Como en la casa no tienen capacidad para gestionar la compañía todo el día nos piden ayuda y nos quedamos con ella los cinco días hasta el lunes a mediodía que le dan el alta.
Cinco días en los que hablamos, jugamos y reñimos. Algo normal en una familia salvo porque Aitana vuelve a hablar de escaparse, de matar a alguien (lo centra en nosotros, pero le vale cualquiera) y de lo que pasa en su cabeza que se niega a contar a nadie (me comenta que si dice todo lo que tiene dentro que la internarían en un manicomio para siempre). De nuevo vuelve a preguntar por lo que le pasaría a alguien que asesine a varias personas. No sabemos si es morbosa, si es para acojonarnos o si es que tiene una cabeza mal colocada. Lo que sí es evidente es que nos echa de menos, pero nos sigue viendo como una manera de satisfacer sus deseos (ropa, música, habitación, ...).

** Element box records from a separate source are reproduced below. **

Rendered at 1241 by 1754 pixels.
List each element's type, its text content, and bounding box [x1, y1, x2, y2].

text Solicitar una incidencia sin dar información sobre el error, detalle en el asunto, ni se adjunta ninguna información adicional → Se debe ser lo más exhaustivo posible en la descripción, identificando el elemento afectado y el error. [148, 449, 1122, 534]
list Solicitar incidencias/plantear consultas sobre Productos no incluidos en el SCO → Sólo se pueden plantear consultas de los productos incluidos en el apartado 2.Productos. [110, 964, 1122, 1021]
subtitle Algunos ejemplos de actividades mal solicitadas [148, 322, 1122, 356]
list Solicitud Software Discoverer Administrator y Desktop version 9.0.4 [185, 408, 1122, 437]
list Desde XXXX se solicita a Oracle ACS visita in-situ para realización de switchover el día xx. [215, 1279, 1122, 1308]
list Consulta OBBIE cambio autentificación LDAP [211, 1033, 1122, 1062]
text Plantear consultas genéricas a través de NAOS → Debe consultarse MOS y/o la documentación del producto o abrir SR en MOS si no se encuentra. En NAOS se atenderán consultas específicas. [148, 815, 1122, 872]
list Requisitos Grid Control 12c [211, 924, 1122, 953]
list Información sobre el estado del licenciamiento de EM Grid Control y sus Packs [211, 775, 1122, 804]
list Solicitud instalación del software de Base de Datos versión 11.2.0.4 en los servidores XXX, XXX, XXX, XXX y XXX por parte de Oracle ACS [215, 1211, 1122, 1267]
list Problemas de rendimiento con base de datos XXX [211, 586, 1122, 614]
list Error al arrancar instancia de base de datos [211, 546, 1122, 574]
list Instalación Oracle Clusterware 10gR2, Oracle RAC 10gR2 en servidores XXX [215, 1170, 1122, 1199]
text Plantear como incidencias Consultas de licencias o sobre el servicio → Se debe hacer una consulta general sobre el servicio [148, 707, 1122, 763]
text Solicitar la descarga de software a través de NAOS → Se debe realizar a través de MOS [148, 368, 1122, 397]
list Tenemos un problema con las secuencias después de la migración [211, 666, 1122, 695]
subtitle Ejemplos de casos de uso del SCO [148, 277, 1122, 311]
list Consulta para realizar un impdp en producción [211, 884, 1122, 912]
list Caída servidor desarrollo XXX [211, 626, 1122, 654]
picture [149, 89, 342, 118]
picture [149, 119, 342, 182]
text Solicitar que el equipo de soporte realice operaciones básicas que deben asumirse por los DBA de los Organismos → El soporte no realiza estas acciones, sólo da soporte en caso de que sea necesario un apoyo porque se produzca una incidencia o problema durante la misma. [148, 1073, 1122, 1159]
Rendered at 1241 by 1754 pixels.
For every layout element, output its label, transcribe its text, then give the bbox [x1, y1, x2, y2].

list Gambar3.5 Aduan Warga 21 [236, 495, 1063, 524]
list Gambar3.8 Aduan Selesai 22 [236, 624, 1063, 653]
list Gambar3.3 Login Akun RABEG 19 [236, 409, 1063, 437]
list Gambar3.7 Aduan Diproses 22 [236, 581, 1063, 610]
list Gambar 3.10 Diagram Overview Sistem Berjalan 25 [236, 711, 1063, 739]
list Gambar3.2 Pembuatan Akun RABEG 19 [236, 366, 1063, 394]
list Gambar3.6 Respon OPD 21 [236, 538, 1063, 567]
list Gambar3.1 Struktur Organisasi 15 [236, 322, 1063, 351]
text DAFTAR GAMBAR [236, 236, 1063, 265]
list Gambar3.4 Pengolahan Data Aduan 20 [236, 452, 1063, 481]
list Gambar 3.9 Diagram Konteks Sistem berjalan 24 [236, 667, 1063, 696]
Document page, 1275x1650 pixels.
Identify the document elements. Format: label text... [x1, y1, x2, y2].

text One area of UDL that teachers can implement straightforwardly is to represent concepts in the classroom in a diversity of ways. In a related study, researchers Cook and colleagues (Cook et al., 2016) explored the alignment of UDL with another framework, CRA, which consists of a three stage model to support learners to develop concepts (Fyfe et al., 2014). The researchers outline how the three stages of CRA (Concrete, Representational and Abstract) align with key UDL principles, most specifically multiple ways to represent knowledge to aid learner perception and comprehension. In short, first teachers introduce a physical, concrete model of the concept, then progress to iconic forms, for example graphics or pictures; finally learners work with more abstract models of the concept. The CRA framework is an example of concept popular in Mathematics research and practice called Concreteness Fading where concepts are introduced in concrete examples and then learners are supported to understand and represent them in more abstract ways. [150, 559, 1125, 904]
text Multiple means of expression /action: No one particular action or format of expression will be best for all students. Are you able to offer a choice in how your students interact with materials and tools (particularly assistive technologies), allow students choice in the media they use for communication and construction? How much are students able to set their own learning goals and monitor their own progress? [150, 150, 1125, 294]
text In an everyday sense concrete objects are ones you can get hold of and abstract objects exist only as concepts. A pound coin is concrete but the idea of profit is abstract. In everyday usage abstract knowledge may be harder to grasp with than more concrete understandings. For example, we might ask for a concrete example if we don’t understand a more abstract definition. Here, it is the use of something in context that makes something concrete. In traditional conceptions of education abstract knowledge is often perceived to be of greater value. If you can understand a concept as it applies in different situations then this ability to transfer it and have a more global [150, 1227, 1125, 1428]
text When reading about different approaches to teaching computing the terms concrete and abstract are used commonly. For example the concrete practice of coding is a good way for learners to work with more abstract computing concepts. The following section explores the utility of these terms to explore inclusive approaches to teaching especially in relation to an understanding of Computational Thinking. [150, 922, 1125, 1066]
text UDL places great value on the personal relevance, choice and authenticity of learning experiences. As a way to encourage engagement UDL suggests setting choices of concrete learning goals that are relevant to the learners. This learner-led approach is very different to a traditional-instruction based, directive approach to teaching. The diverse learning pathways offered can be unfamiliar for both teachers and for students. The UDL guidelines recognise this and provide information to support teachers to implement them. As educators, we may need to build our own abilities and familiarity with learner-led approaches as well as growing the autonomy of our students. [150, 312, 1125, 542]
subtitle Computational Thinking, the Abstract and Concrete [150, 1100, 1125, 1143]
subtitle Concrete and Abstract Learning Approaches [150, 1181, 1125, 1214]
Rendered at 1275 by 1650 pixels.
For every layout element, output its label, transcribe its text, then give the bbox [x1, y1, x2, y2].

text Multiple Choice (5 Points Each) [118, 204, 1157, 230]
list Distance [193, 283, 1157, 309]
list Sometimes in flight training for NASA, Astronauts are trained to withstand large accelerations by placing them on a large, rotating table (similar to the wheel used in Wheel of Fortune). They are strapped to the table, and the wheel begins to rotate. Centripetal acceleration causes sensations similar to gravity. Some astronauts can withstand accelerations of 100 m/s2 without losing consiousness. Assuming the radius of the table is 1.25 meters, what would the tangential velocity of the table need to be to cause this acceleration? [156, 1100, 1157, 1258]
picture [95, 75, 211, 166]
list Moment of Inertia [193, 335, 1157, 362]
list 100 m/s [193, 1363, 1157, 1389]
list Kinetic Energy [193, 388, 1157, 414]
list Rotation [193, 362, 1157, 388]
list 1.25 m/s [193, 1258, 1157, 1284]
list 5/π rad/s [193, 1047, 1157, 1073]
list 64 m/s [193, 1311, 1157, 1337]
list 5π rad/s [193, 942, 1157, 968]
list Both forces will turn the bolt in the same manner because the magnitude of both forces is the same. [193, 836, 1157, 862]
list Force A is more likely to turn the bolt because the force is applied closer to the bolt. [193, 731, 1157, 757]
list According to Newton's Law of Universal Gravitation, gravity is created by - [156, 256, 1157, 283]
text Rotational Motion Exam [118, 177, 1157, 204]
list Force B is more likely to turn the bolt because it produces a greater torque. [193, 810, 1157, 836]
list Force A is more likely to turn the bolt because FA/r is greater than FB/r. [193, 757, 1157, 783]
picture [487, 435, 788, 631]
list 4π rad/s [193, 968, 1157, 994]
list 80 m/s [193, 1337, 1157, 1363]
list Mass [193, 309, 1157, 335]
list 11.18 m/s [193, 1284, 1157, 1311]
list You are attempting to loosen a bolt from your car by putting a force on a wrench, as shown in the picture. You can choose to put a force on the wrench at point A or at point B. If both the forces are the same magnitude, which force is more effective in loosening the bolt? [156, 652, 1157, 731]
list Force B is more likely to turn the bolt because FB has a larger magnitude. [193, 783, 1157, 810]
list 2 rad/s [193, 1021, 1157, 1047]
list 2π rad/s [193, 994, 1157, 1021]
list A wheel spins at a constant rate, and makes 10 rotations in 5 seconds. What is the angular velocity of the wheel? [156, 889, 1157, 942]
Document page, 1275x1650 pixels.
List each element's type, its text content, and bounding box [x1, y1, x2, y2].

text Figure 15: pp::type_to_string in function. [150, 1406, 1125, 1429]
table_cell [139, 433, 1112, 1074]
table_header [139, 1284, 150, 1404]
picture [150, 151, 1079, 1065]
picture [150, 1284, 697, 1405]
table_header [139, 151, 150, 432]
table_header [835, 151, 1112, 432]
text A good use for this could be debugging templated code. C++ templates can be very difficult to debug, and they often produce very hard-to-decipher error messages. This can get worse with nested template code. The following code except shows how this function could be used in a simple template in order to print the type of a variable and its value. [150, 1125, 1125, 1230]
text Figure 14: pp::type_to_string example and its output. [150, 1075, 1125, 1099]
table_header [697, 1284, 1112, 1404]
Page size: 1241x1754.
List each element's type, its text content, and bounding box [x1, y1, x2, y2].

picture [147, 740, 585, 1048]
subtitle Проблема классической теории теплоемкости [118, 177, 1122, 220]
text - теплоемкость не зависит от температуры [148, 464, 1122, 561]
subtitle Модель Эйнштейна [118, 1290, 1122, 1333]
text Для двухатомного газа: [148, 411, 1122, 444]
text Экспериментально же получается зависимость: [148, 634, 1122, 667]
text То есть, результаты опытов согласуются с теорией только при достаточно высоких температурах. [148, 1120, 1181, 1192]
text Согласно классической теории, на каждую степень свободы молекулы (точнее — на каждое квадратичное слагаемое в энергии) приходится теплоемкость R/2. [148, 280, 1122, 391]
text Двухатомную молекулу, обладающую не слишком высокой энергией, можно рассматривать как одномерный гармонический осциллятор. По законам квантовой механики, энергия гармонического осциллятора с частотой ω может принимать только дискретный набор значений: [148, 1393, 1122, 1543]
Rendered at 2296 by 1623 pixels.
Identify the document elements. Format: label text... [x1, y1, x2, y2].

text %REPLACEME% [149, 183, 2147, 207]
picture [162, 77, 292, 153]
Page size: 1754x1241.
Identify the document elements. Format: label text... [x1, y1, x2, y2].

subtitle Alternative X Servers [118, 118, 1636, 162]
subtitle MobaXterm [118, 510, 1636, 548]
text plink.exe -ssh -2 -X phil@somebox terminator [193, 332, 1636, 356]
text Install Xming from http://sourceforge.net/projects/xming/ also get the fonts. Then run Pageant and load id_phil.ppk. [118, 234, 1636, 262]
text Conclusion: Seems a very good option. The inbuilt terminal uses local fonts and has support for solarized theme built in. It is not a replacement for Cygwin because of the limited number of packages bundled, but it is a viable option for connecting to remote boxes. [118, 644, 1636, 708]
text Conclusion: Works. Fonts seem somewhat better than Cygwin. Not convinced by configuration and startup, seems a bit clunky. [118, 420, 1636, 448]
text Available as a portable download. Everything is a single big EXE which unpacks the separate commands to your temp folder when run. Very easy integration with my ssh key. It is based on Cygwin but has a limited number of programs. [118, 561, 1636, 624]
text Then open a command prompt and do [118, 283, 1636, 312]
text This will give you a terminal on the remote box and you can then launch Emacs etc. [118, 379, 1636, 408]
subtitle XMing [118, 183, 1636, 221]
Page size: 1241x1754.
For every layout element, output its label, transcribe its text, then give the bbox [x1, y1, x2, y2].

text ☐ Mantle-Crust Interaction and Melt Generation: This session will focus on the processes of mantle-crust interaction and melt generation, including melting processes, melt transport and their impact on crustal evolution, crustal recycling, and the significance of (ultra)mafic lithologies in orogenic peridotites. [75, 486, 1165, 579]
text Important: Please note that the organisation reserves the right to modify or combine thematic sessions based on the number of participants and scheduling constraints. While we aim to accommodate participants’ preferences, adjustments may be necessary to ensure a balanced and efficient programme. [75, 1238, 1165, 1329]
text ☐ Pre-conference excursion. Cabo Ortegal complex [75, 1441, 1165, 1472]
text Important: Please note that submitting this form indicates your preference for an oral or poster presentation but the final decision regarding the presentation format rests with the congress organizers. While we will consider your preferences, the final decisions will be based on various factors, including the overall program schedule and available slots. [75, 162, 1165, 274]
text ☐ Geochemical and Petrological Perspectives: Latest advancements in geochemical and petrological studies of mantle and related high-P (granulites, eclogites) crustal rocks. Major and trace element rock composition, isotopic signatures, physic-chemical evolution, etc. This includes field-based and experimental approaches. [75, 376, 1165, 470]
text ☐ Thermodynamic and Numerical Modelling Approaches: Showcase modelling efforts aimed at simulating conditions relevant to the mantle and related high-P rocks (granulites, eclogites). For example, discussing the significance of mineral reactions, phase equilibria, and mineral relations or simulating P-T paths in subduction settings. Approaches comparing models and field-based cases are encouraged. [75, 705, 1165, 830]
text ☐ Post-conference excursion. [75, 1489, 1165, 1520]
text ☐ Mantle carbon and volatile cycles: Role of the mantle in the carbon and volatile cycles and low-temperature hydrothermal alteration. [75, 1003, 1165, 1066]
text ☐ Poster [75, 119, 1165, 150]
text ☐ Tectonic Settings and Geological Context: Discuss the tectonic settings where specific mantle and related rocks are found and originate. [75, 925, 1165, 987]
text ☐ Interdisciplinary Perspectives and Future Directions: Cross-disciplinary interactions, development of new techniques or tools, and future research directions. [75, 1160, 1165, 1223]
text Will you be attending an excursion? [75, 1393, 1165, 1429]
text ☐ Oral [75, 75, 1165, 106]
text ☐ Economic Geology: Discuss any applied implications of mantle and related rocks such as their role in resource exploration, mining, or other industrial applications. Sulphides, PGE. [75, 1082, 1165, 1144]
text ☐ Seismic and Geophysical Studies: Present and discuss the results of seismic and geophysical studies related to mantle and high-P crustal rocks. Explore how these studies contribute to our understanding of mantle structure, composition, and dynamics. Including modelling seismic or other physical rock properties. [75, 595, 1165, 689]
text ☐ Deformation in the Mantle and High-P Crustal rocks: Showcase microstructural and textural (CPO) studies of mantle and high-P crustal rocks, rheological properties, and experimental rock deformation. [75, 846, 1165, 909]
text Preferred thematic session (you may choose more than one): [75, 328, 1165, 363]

El psiquiatra ve que es conductual. Él no ve que estemos ante un brote psicótico. Sin embargo sí que nos dice que está en un mundo Gore en el que va cortando las vías de salida. Por lo tanto lo que requiere es mucha normalidad y normalizar sus conductas como un hecho de su personalidad para que ese círculo no se cierre en un mundo peligroso para su cabeza y para el resto de personas. Nosotros lo que vemos es que es difícil normalizar conductas y situaciones que pudieran ser peligrosas. Es fácil decir que no ve peligro, "en este momento", porque cuando surga el mismo él no va estar delante. Así es fácil decir las cosas, los que afrontan el peligro son las educadoras y los niños de la casa y nosotros cuando estamos con ella.
Complejo. Pero seguimos firmes en nuestra idea. Una alegría es que la psicóloga de la casa nos comenta que es un sitio donde están niños que van terminar, tarde o temprano con sus familias. Todos los niños que están allí tienen referencias familiares y se encuentran en una situación temporal. Esto nos reafirma y nos convence de que está en un sitio para mejorar. Sin embargo, vemos que la niña sufre por estar en la casa. No puede ser de otra manera, ya sería que pasar de vivir en una casa con una familia a vivir en una casa de acogida, no tuviera repercusiones mentales. Pero el médico no ha detectado depresión. Eso también es importante.